Britannia members will become members of The Co-operative Group
and will need to approve the deal in a vote at a general meeting
expected to take place on 29 April 2009.
Customer benefits
Customers will be able to access the full range of banking,
savings, investment, insurance and mortgage services from an
expanded network of more than 300 branches, British-based call
centres and the internet after integration of the two businesses,
which is expected to take up to three years.
The new business will continue to trade under the Britannia and
Co-operative brands, as well as the Smile internet bank and
Platform intermediary lender brands. It will look to move
quickly to a single product range once the necessary integration of
customer systems is complete, but customers will see no immediate
change to the products and services they receive.
Britannia and The Co-operative Bank are committed
to continuing their high levels of member involvement in the
combined business. Britannia operates a unique Members’
Council and The Co-operative Group is highly regarded for its
member democracy.
Both businesses also have a tradition of sharing profits with
their members -Britannia through its Membership Reward and The
Co-operative Bank through the Co-operative
dividend. Customers will have the potential to earn greater
member rewards through the wider range of products offered by the
most broadly based and diversified financial services mutual in the
UK, and through wider membership of The Co-operative Group.
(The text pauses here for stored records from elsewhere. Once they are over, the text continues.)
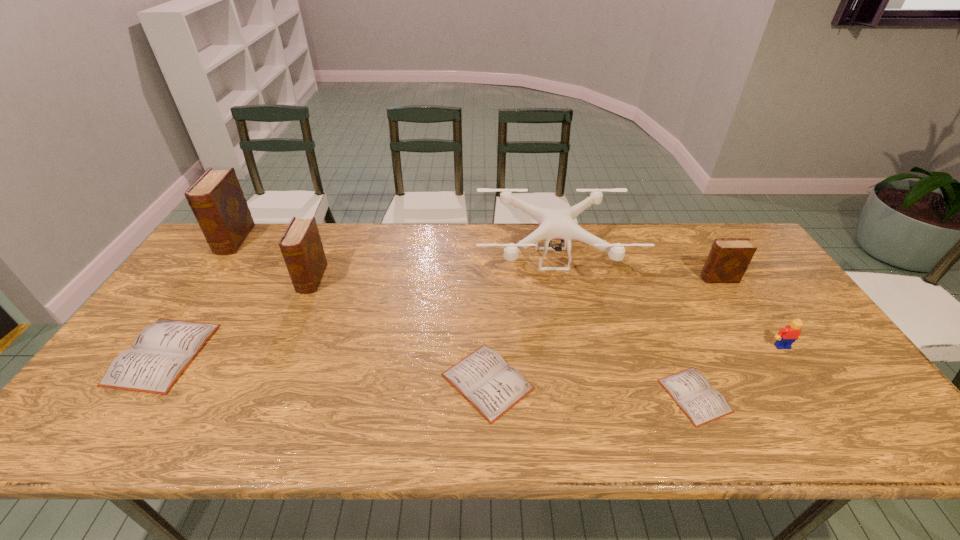
Where is `the fifth tallest diary`? The image size is (960, 540). the fifth tallest diary is located at coordinates (483, 378).

You are a GUI agent. You are given a task and a screenshot of the screen. Output one action in this format:
    pyautogui.click(x=<x>, y=<y>)
    Task: Click on the third diary from right to left
    
    Given the screenshot: What is the action you would take?
    pyautogui.click(x=483, y=378)

Identify the location of the rightmost white diary. Image resolution: width=960 pixels, height=540 pixels. (691, 391).

Where is `the fifth diary from left to right`? the fifth diary from left to right is located at coordinates (691, 391).

At what (x,y) coordinates should I click in order to perform the action: click on vacant region located 0.270m on the spine side of the tallest object. Please return your answer as a coordinate pair (x, y). The width and height of the screenshot is (960, 540). Looking at the image, I should click on (180, 317).

You are a GUI agent. You are given a task and a screenshot of the screen. Output one action in this format:
    pyautogui.click(x=<x>, y=<y>)
    Task: Click on the vacant space located 0.350m on the spine side of the second biggest brown diary
    The width and height of the screenshot is (960, 540).
    Given the screenshot: What is the action you would take?
    pyautogui.click(x=260, y=399)

This screenshot has height=540, width=960. I want to click on free space located 0.110m on the top of the gray drone, so click(x=564, y=322).

Identify the location of vacant area located 0.200m on the spine side of the smallest brown diary. Image resolution: width=960 pixels, height=540 pixels. (635, 279).

Image resolution: width=960 pixels, height=540 pixels. What are the coordinates of `blank area located on the spine side of the smallest brown diary` in the screenshot? It's located at (684, 279).

Image resolution: width=960 pixels, height=540 pixels. What are the coordinates of `free location located 0.160m on the spine side of the smallest brown diary` in the screenshot? It's located at (648, 279).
The combined business will expect to deliver more than £60
million a year in efficiency and revenue benefits from year three
and, as a customer-owned business, customers will share in these
savings through more competitive rates, improved customer service
or increased member dividends.
Both organisations have remained active in the mortgage and
personal and corporate lending markets over the last year, and
expect the new business will be in a stronger position to expand
lending after the merger.
Employees and locations
The merged business will continue to have a significant presence
in Leek and Manchester. Combining the two branch networks
will increase the number of branches available for customers to
more than 300. Where there are two branches in the same town,
these may be merged in due course but there will be no compulsory
redundancies among branch staff as a result of the merger.
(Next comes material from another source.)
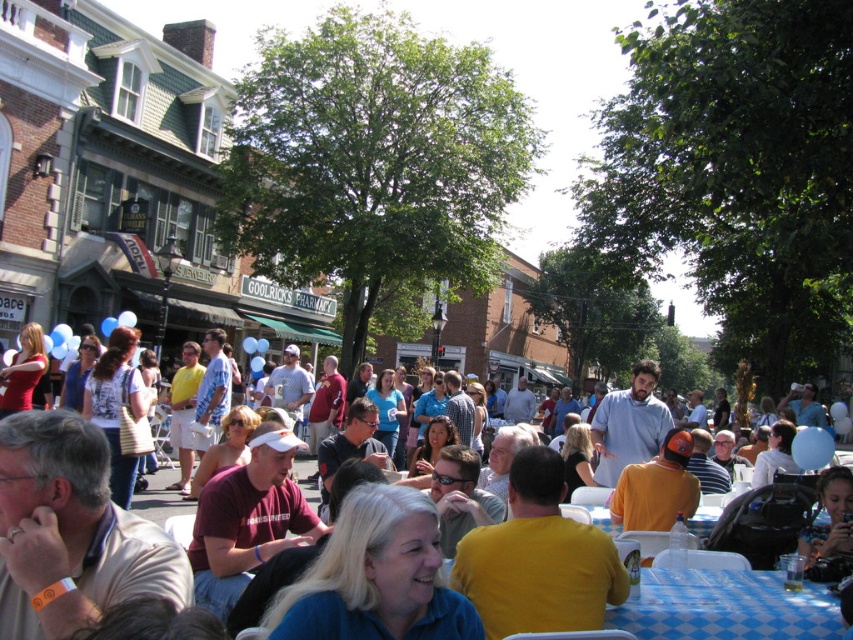
You are standing at the center of the image and see a point marked at coordinates [726,608]. Which object is this point located on?

The point at coordinates [726,608] is located on the yellow t shirt at center.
It is expected that there will be some reduction in roles during
the three-year integration process, however significant synergy
benefits are also expected from procurement and supplier
savings. Any compulsory redundancies will be kept to a
minimum through redeployment, re-training and normal staff turnover
over the three-year timeframe.
The new business is committed to working with all recognised
trade unions to effectively manage any changes.
What happens next?
The merger has been enabled by new legislation which, for the
first time, allows mergers between different types of mutuals while
maintaining mutual ownership. A draft statutory instrument
under the Building Societies (Funding) and Mutual Societies
(Transfers) Act 2007 - known as the Butterfill Act, after its
sponsor Sir John Butterfill MP - was laid before both Houses of
Parliament on 19 January 2009 and, subject to approval by both
Houses, is expected to become law in March.
Details of the proposed merger are expected to be sent to
Britannia members in March 2009, and they will be asked to endorse
the proposals at a general meeting, expected to be held on 29 April
2009.
The FSA has confirmed that the enlarged business will be
eligible to apply for HM Treasury’s credit guarantee scheme and
that no external capital raising is required at this stage.
The merger is expected to become effective in the summer, subject
to confirmation by the FSA.
Commentary
David Anderson said: “The co-operative and mutual
movements have never been more relevant. Owing to the damage done
by the credit crunch, people have been crying out for a new way of
doing business with a financial organisation of substance that
truly has their interests at heart – this merger will create that
organisation and we’d hope to attract many thousands of new
customers as a result.”
Neville Richardson said: “This proposed merger offers a
unique opportunity to create a new force in British financial
services – strongly capitalised and with the scale to offer
customers a full range of products and services that are ethical,
mutual and co-operative.
“Britannia members have an historic opportunity to help create a
new way of doing business in British financial services by voting
to bring together two leading customer-owned businesses with
unrivalled reputations for social responsibility, customer
satisfaction, employee engagement and member democracy. They
can choose to be part of something good.”